> [任务要求 A]: 摘录文本中的热身示例代码，文件名是什么？

> [摘录文本]:
━━━

随笔- 137 文章- 0 评论- 34 阅读- 97万

使用node.js如何爬取网站数据

　　数据库又不会弄，只能扒扒别人的数据了。

　　搭建环境：

　　（1）、创建一个文件夹，进入并初始化一个package.json文件。

　　 npm init -y

　　（2）、安装相关依赖：

　　 npm install --save koa npm install --save cheerio // 后面会用到，用于抓取页面模块，为服务器特别定制的，快速、灵活、实施的jQuery核心实现

　　现在来一个简单的demo热热身。直接上代码（文件名：demo2.js）：

var http = require('http') // Node.js提供了http模块，用于搭建HTTP服务端和客户端
var url = 'http://www.m4yy.com/type/2.html' //输入任何网址都可以
 
http.get(url,function(res){  //发送get请求
  var html=''
  res.on('data',function(data){
    html += data  //字符串的拼接
  })
  res.on('end',function(){
    console.log(html)
    })
}).on('error',function(){
  console.log('获取资源出错！')
})

　　执行node demo2.js 得到结果如下：

　　很神奇有木有。然而这不是我们想要的，我们想要的是获取页面里面某一部份的数据。

━━━

> [数据记录]:

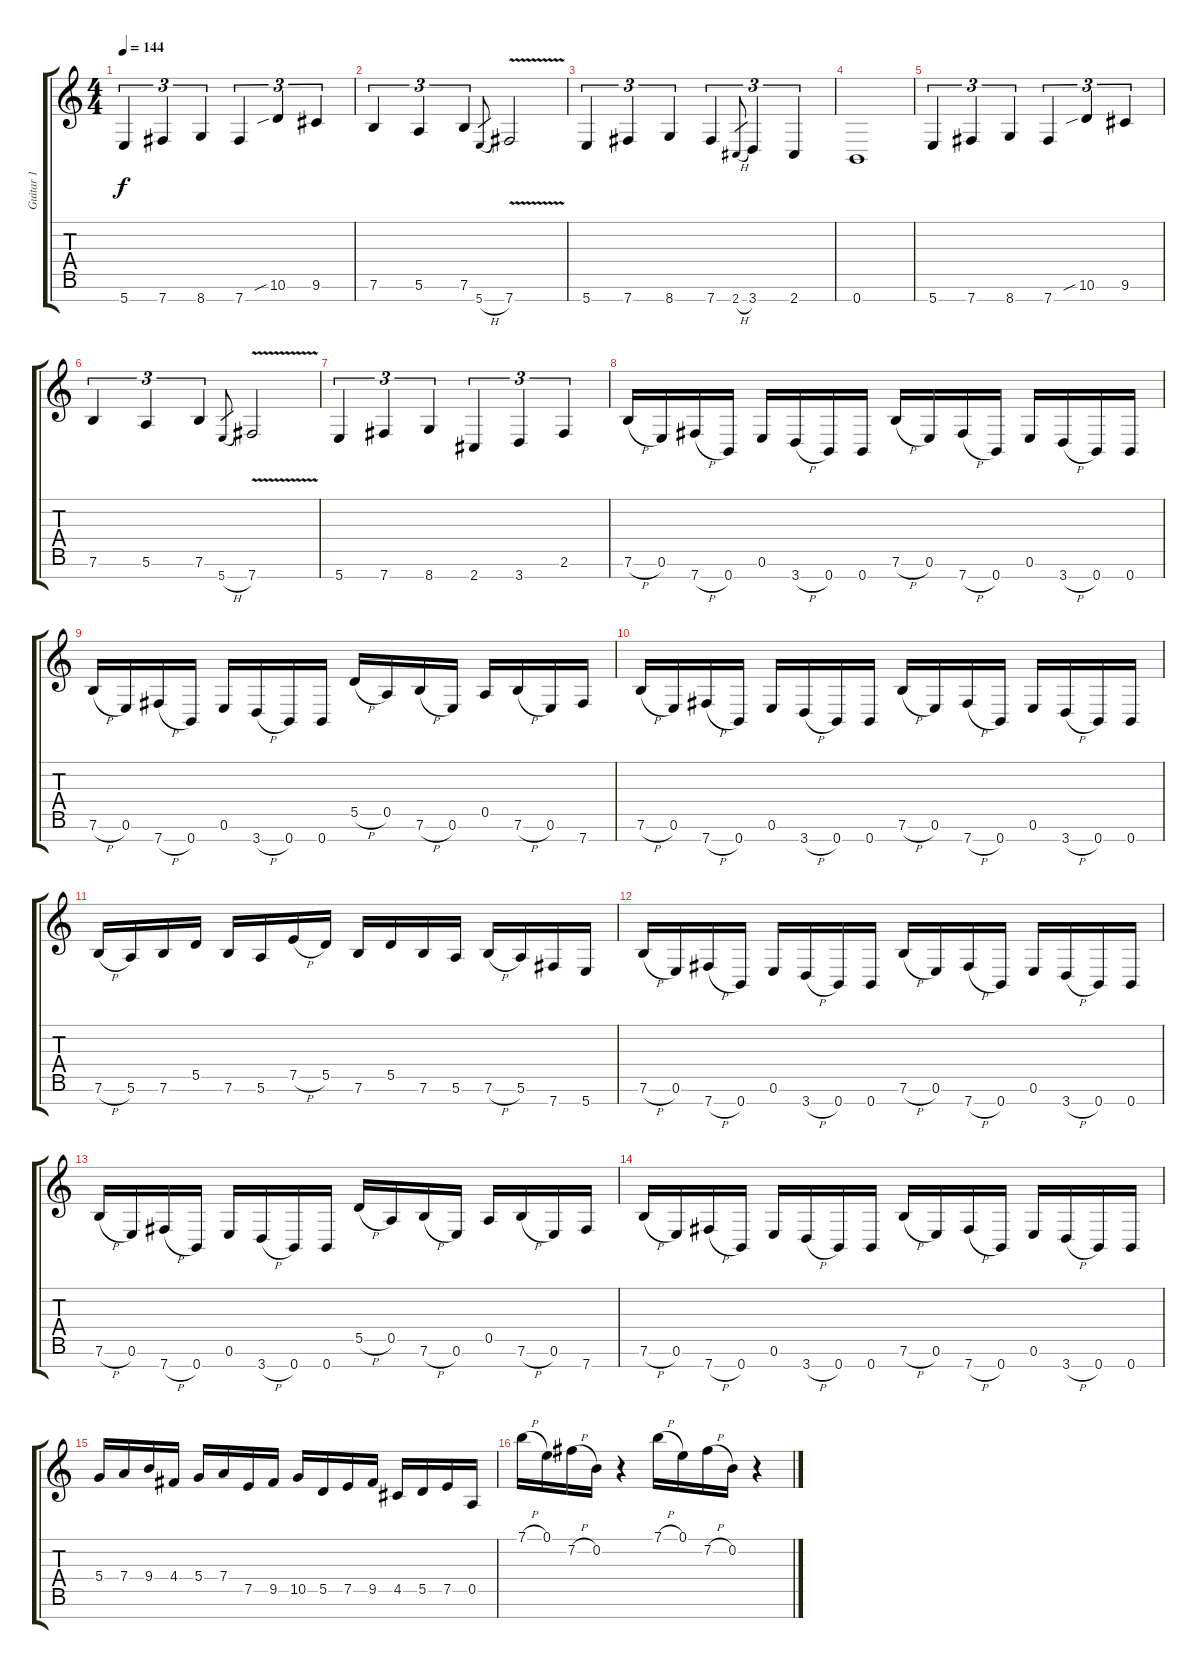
\track ("Guitar 1" "Guitar 1") {instrument distortionguitar}
\staff {score tabs}
\tuning (E4 B3 G3 D3 A2 E2 B1) {hide}
\ts (4 4)
\tempo 144
\clef g2
\ks c
5.7.4{tu (3 2) dy f} 7.7.4{tu (3 2)} 8.7.4{tu (3 2)} 7.7.4{tu (3 2)} 10.6{sib}.4{tu (3 2)} 9.6.4{tu (3 2)} |
7.6.4{tu (3 2)} 5.6.4{tu (3 2)} 7.6.4{tu (3 2)} 5.7{h}.8{gr} 7.7{v}.2 |
5.7.4{tu (3 2)} 7.7.4{tu (3 2)} 8.7.4{tu (3 2)} 7.7.4{tu (3 2)} 2.7{h}.8{gr} 3.7.4{tu (3 2)} 2.7.4{tu (3 2)} |
0.7.1 |
5.7.4{tu (3 2)} 7.7.4{tu (3 2)} 8.7.4{tu (3 2)} 7.7.4{tu (3 2)} 10.6{sib}.4{tu (3 2)} 9.6.4{tu (3 2)} |
7.6.4{tu (3 2)} 5.6.4{tu (3 2)} 7.6.4{tu (3 2)} 5.7{h}.8{gr} 7.7{v}.2 |
5.7.4{tu (3 2)} 7.7.4{tu (3 2)} 8.7.4{tu (3 2)} 2.7.4{tu (3 2)} 3.7.4{tu (3 2)} 2.6.4{tu (3 2)} |
7.6{h}.16 0.6.16 7.7{h}.16 0.7.16 0.6.16 3.7{h}.16 0.7.16 0.7.16 7.6{h}.16 0.6.16 7.7{h}.16 0.7.16 0.6.16 3.7{h}.16 0.7.16 0.7.16 |
7.6{h}.16 0.6.16 7.7{h}.16 0.7.16 0.6.16 3.7{h}.16 0.7.16 0.7.16 5.5{h}.16 0.5.16 7.6{h}.16 0.6.16 0.5.16 7.6{h}.16 0.6.16 7.7.16 |
7.6{h}.16 0.6.16 7.7{h}.16 0.7.16 0.6.16 3.7{h}.16 0.7.16 0.7.16 7.6{h}.16 0.6.16 7.7{h}.16 0.7.16 0.6.16 3.7{h}.16 0.7.16 0.7.16 |
7.6{h}.16 5.6.16 7.6.16 5.5.16 7.6.16 5.6.16 7.5{h}.16 5.5.16 7.6.16 5.5.16 7.6.16 5.6.16 7.6{h}.16 5.6.16 7.7.16 5.7.16 |
7.6{h}.16 0.6.16 7.7{h}.16 0.7.16 0.6.16 3.7{h}.16 0.7.16 0.7.16 7.6{h}.16 0.6.16 7.7{h}.16 0.7.16 0.6.16 3.7{h}.16 0.7.16 0.7.16 |
7.6{h}.16 0.6.16 7.7{h}.16 0.7.16 0.6.16 3.7{h}.16 0.7.16 0.7.16 5.5{h}.16 0.5.16 7.6{h}.16 0.6.16 0.5.16 7.6{h}.16 0.6.16 7.7.16 |
7.6{h}.16 0.6.16 7.7{h}.16 0.7.16 0.6.16 3.7{h}.16 0.7.16 0.7.16 7.6{h}.16 0.6.16 7.7{h}.16 0.7.16 0.6.16 3.7{h}.16 0.7.16 0.7.16 |
5.4.16 7.4.16 9.4.16 4.4.16 5.4.16 7.4.16 7.5.16 9.5.16 10.5.16 5.5.16 7.5.16 9.5.16 4.5.16 5.5.16 7.5.16 0.5.16 |
7.1{h}.16 0.1.16 7.2{h}.16 0.2.16 r.4 7.1{h}.16 0.1.16 7.2{h}.16 0.2.16 r.4
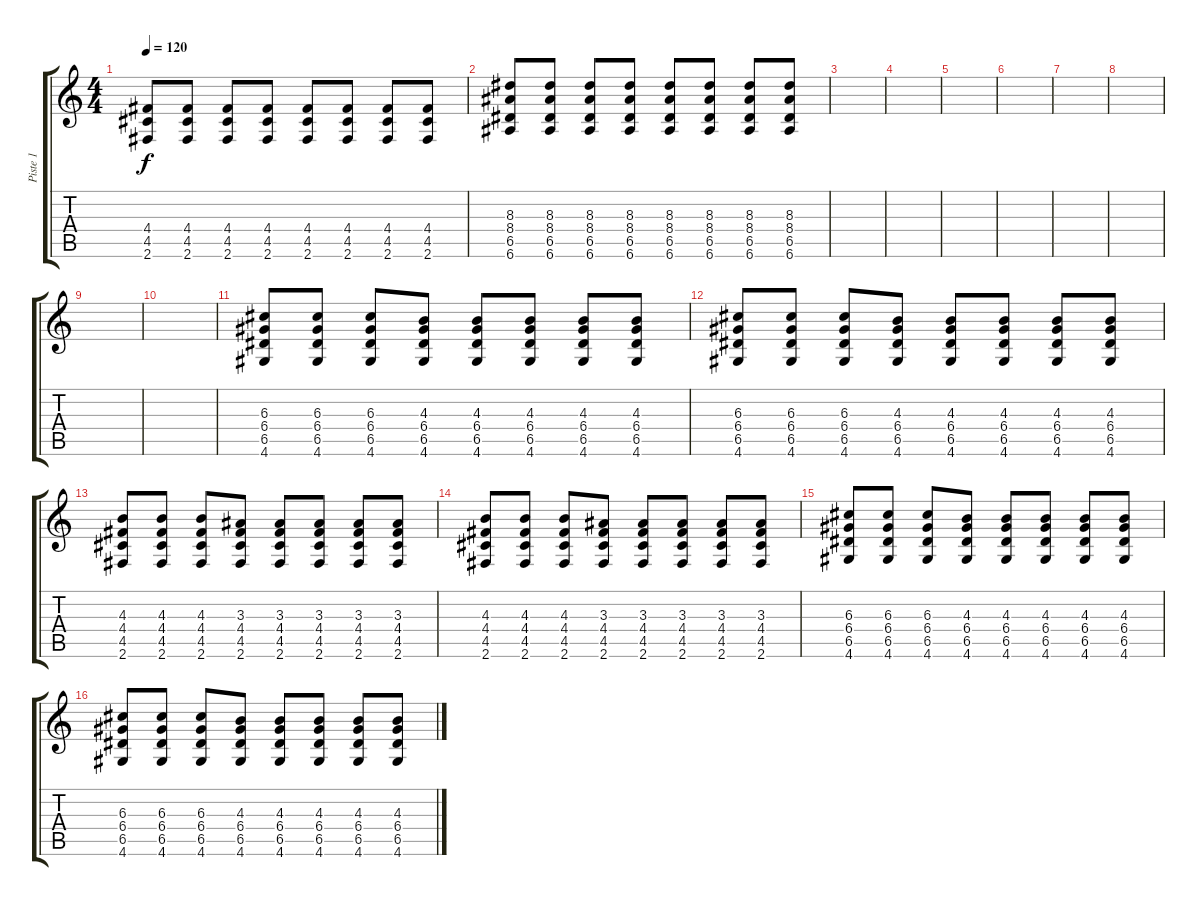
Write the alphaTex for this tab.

\track ("Piste 1" "Piste 1") {instrument acousticguitarsteel}
\staff {score tabs}
\tuning (E4 B3 G3 D3 A2 E2) {hide}
\ts (4 4)
\tempo 120
\clef g2
\ks c
(4.4 4.5 2.6).8{dy f} (4.4 4.5 2.6).8 (4.4 4.5 2.6).8 (4.4 4.5 2.6).8 (4.4 4.5 2.6).8 (4.4 4.5 2.6).8 (4.4 4.5 2.6).8 (4.4 4.5 2.6).8 |
(8.3 8.4 6.5 6.6).8 (8.3 8.4 6.5 6.6).8 (8.3 8.4 6.5 6.6).8 (8.3 8.4 6.5 6.6).8 (8.3 8.4 6.5 6.6).8 (8.3 8.4 6.5 6.6).8 (8.3 8.4 6.5 6.6).8 (8.3 8.4 6.5 6.6).8 |
|
|
|
|
|
|
|
|
(6.3 6.4 6.5 4.6).8{instrument distortionguitar} (6.3 6.4 6.5 4.6).8 (6.3 6.4 6.5 4.6).8 (4.3 6.4 6.5 4.6).8 (4.3 6.4 6.5 4.6).8 (4.3 6.4 6.5 4.6).8 (4.3 6.4 6.5 4.6).8 (4.3 6.4 6.5 4.6).8 |
(6.3 6.4 6.5 4.6).8 (6.3 6.4 6.5 4.6).8 (6.3 6.4 6.5 4.6).8 (4.3 6.4 6.5 4.6).8 (4.3 6.4 6.5 4.6).8 (4.3 6.4 6.5 4.6).8 (4.3 6.4 6.5 4.6).8 (4.3 6.4 6.5 4.6).8 |
(4.3 4.4 4.5 2.6).8 (4.3 4.4 4.5 2.6).8 (4.3 4.4 4.5 2.6).8 (3.3 4.4 4.5 2.6).8 (3.3 4.4 4.5 2.6).8 (3.3 4.4 4.5 2.6).8 (3.3 4.4 4.5 2.6).8 (3.3 4.4 4.5 2.6).8 |
(4.3 4.4 4.5 2.6).8 (4.3 4.4 4.5 2.6).8 (4.3 4.4 4.5 2.6).8 (3.3 4.4 4.5 2.6).8 (3.3 4.4 4.5 2.6).8 (3.3 4.4 4.5 2.6).8 (3.3 4.4 4.5 2.6).8 (3.3 4.4 4.5 2.6).8 |
(6.3 6.4 6.5 4.6).8 (6.3 6.4 6.5 4.6).8 (6.3 6.4 6.5 4.6).8 (4.3 6.4 6.5 4.6).8 (4.3 6.4 6.5 4.6).8 (4.3 6.4 6.5 4.6).8 (4.3 6.4 6.5 4.6).8 (4.3 6.4 6.5 4.6).8 |
(6.3 6.4 6.5 4.6).8 (6.3 6.4 6.5 4.6).8 (6.3 6.4 6.5 4.6).8 (4.3 6.4 6.5 4.6).8 (4.3 6.4 6.5 4.6).8 (4.3 6.4 6.5 4.6).8 (4.3 6.4 6.5 4.6).8 (4.3 6.4 6.5 4.6).8
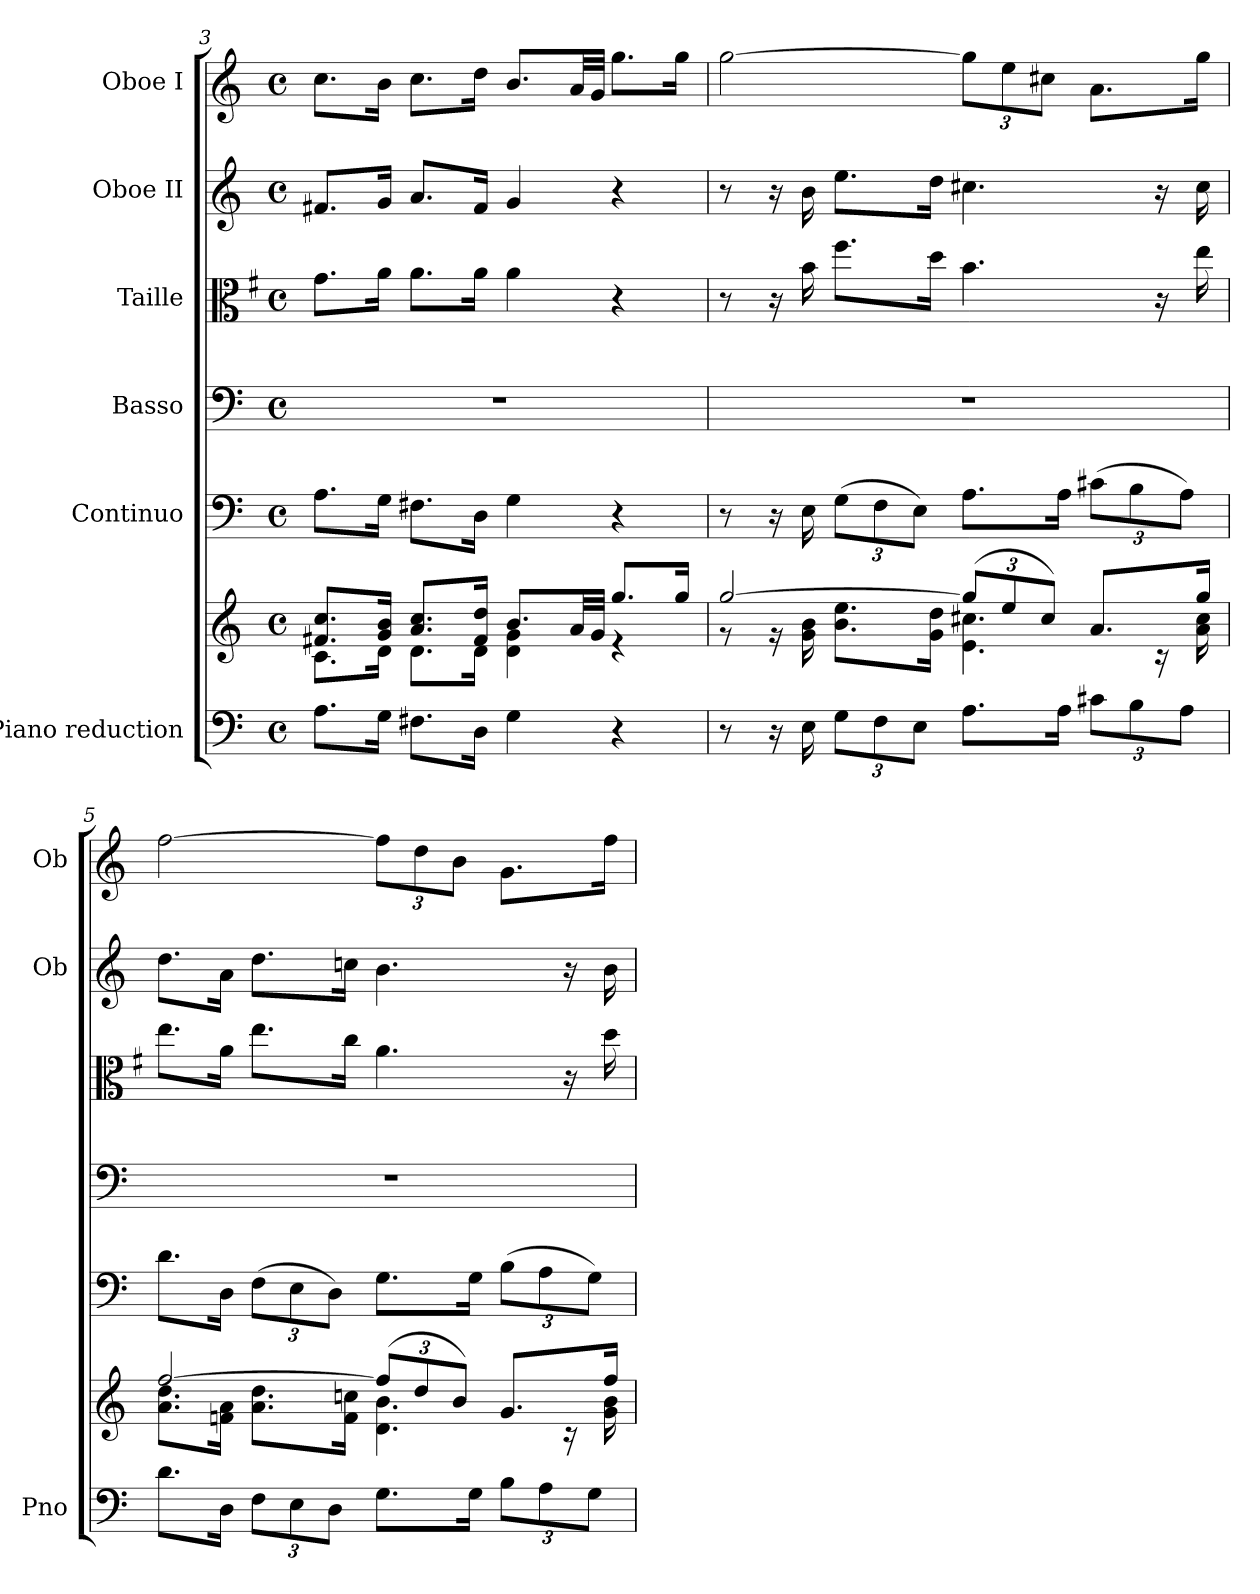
**kern	**kern	**kern	**kern	**kern	**kern	**kern
*part6	*part6	*part5	*part4	*part3	*part2	*part1
*staff7	*staff6	*staff5	*staff4	*staff3	*staff2	*staff1
*I"Piano reduction	*	*I"Continuo	*I"Basso	*I"Taille	*I"Oboe II	*I"Oboe I
*I'Pno	*	*	*	*	*I'Ob	*I'Ob
*clefF4	*clefG2	*clefF4	*clefF4	*clefC3	*clefG2	*clefG2
*	*	*	*	*ITrd4c7	*	*
*k[]	*k[]	*k[]	*k[]	*k[]	*k[]	*k[]
*M4/4	*M4/4	*M4/4	*M4/4	*M4/4	*M4/4	*M4/4
*met(c)	*met(c)	*met(c)	*met(c)	*met(c)	*met(c)	*met(c)
=3	=3	=3	=3	=3	=3	=3
*	*^	*	*	*	*	*
8.A\L	8.f#X/ 8.cc/L	8.c\L	8.A\L	1r	8.c\L	8.f#X/L	8.cc\L
16G\Jk	16g/ 16b/Jk	16d\Jk	16G\Jk	.	16d\Jk	16g/Jk	16b\Jk
8.F#X\L	8.a/ 8.cc/L	8.d\L	8.F#X\L	.	8.d\L	8.a/L	8.cc\L
16D\Jk	16f#/ 16dd/Jk	16d\Jk	16D\Jk	.	16d\Jk	16f#/Jk	16dd\Jk
4G\	8.b/L	4d\ 4g\	4G\	.	4d\	4g/	8.b/L
.	32a/LL	.	.	.	.	.	32a/LL
.	32g/JJJ	.	.	.	.	.	32g/JJJ
4r	8.gg/L	4r	4r	.	4r	4r	8.gg\L
.	16gg/Jk	.	.	.	.	.	16gg\Jk
!!LO:LB:g=z
=4	=4	=4	=4	=4	=4	=4	=4
8r	[2gg/	8r	8r	1r	8r	8r	[2gg\
16r	.	16r	16r	.	16r	16r	.
16E\	.	16g\ 16b\	16E\	.	16e\	16b\	.
*Xbrackettup	*	*	*Xbrackettup	*	*	*	*
12G\L	.	8.b\ 8.ee\L	(>12G\L	.	8.b\L	8.ee\L	.
12F\	.	.	12F\	.	.	.	.
12E\J	.	.	12E\J)	.	.	.	.
.	.	16g\ 16dd\Jk	.	.	16g\Jk	16dd\Jk	.
*	*Xbrackettup	*	*	*	*	*	*Xbrackettup
8.A\L	(>12gg/L]	4.e\ 4.cc#X\	8.A\L	.	4.e\	4.cc#X\	12gg\L]
.	12ee/	.	.	.	.	.	12ee\
.	12cc#/J)	.	.	.	.	.	12cc#X\J
16A\Jk	.	.	16A\Jk	.	.	.	.
12c#X\L	8.a/L	.	(>12c#X\L	.	.	.	8.a\L
12B\	.	.	12B\	.	.	.	.
.	.	16r	.	.	16r	16r	.
12A\J	.	.	12A\J)	.	.	.	.
.	16gg/Jk	16a\ 16cc#\	.	.	16a\	16cc#\	16gg\Jk
=5	=5	=5	=5	=5	=5	=5	=5
8.d\L	[2ff/	8.a\ 8.dd\L	8.d\L	1r	8.a\L	8.dd\L	[2ff\
16D\Jk	.	16fn\ 16a\Jk	16D\Jk	.	16d\Jk	16a\Jk	.
12F\L	.	8.a\ 8.dd\L	(>12F\L	.	8.a\L	8.dd\L	.
12E\	.	.	12E\	.	.	.	.
12D\J	.	.	12D\J)	.	.	.	.
.	.	16f\ 16ccn\Jk	.	.	16f\Jk	16ccn\Jk	.
8.G\L	(>12ff/L]	4.d\ 4.b\	8.G\L	.	4.d\	4.b\	12ff\L]
.	12dd/	.	.	.	.	.	12dd\
.	12b/J)	.	.	.	.	.	12b\J
16G\Jk	.	.	16G\Jk	.	.	.	.
12B\L	8.g/L	.	(>12B\L	.	.	.	8.g\L
12A\	.	.	12A\	.	.	.	.
.	.	16r	.	.	16r	16r	.
12G\J	.	.	12G\J)	.	.	.	.
.	16ff/Jk	16g\ 16b\	.	.	16g\	16b\	16ff\Jk
*	*v	*v	*	*	*	*	*
=	=	=	=	=	=	=
*-	*-	*-	*-	*-	*-	*-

━━━

> [任务要求 B]: 把记录从开头到含有“Write the alphaTex for this tab.”的那一行（首尾两行都算在内）重新写出，并把其中的“distortionguitar”改成“overdrivenguitar”，其余内容保持不变，图片不要写进答案。

> [最终答案 A]: demo2.js

> [最终答案 B]:
\track ("Guitar 1" "Guitar 1") {instrument overdrivenguitar}
\staff {score tabs}
\tuning (E4 B3 G3 D3 A2 E2 B1) {hide}
\ts (4 4)
\tempo 144
\clef g2
\ks c
5.7.4{tu (3 2) dy f} 7.7.4{tu (3 2)} 8.7.4{tu (3 2)} 7.7.4{tu (3 2)} 10.6{sib}.4{tu (3 2)} 9.6.4{tu (3 2)} |
7.6.4{tu (3 2)} 5.6.4{tu (3 2)} 7.6.4{tu (3 2)} 5.7{h}.8{gr} 7.7{v}.2 |
5.7.4{tu (3 2)} 7.7.4{tu (3 2)} 8.7.4{tu (3 2)} 7.7.4{tu (3 2)} 2.7{h}.8{gr} 3.7.4{tu (3 2)} 2.7.4{tu (3 2)} |
0.7.1 |
5.7.4{tu (3 2)} 7.7.4{tu (3 2)} 8.7.4{tu (3 2)} 7.7.4{tu (3 2)} 10.6{sib}.4{tu (3 2)} 9.6.4{tu (3 2)} |
7.6.4{tu (3 2)} 5.6.4{tu (3 2)} 7.6.4{tu (3 2)} 5.7{h}.8{gr} 7.7{v}.2 |
5.7.4{tu (3 2)} 7.7.4{tu (3 2)} 8.7.4{tu (3 2)} 2.7.4{tu (3 2)} 3.7.4{tu (3 2)} 2.6.4{tu (3 2)} |
7.6{h}.16 0.6.16 7.7{h}.16 0.7.16 0.6.16 3.7{h}.16 0.7.16 0.7.16 7.6{h}.16 0.6.16 7.7{h}.16 0.7.16 0.6.16 3.7{h}.16 0.7.16 0.7.16 |
7.6{h}.16 0.6.16 7.7{h}.16 0.7.16 0.6.16 3.7{h}.16 0.7.16 0.7.16 5.5{h}.16 0.5.16 7.6{h}.16 0.6.16 0.5.16 7.6{h}.16 0.6.16 7.7.16 |
7.6{h}.16 0.6.16 7.7{h}.16 0.7.16 0.6.16 3.7{h}.16 0.7.16 0.7.16 7.6{h}.16 0.6.16 7.7{h}.16 0.7.16 0.6.16 3.7{h}.16 0.7.16 0.7.16 |
7.6{h}.16 5.6.16 7.6.16 5.5.16 7.6.16 5.6.16 7.5{h}.16 5.5.16 7.6.16 5.5.16 7.6.16 5.6.16 7.6{h}.16 5.6.16 7.7.16 5.7.16 |
7.6{h}.16 0.6.16 7.7{h}.16 0.7.16 0.6.16 3.7{h}.16 0.7.16 0.7.16 7.6{h}.16 0.6.16 7.7{h}.16 0.7.16 0.6.16 3.7{h}.16 0.7.16 0.7.16 |
7.6{h}.16 0.6.16 7.7{h}.16 0.7.16 0.6.16 3.7{h}.16 0.7.16 0.7.16 5.5{h}.16 0.5.16 7.6{h}.16 0.6.16 0.5.16 7.6{h}.16 0.6.16 7.7.16 |
7.6{h}.16 0.6.16 7.7{h}.16 0.7.16 0.6.16 3.7{h}.16 0.7.16 0.7.16 7.6{h}.16 0.6.16 7.7{h}.16 0.7.16 0.6.16 3.7{h}.16 0.7.16 0.7.16 |
5.4.16 7.4.16 9.4.16 4.4.16 5.4.16 7.4.16 7.5.16 9.5.16 10.5.16 5.5.16 7.5.16 9.5.16 4.5.16 5.5.16 7.5.16 0.5.16 |
7.1{h}.16 0.1.16 7.2{h}.16 0.2.16 r.4 7.1{h}.16 0.1.16 7.2{h}.16 0.2.16 r.4
Write the alphaTex for this tab.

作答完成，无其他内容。